Copy every line of the listing below character for character, omitting the pictures.

Segment Start: RECORDS SHOWN

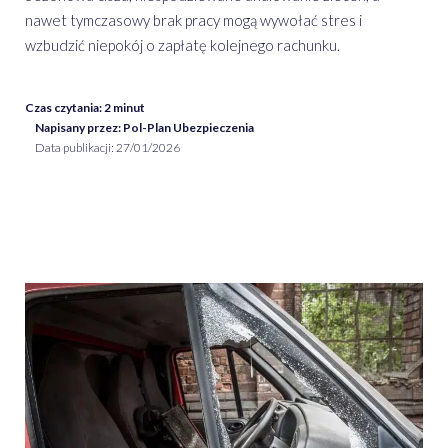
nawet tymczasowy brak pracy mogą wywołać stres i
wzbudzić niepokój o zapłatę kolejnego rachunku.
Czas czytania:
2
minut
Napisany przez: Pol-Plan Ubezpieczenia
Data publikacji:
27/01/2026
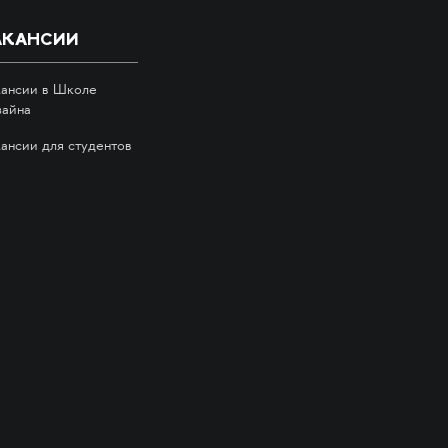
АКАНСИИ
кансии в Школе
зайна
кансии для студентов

Segment End: RECORDS SHOWN

### [RESULT FOR THIS TASK]
nawet tymczasowy brak pracy mogą wywołać stres i
wzbudzić niepokój o zapłatę kolejnego rachunku.
Czas czytania:
2
minut
Napisany przez: Pol-Plan Ubezpieczenia
Data publikacji:
27/01/2026
АКАНСИИ
кансии в Школе
зайна
кансии для студентов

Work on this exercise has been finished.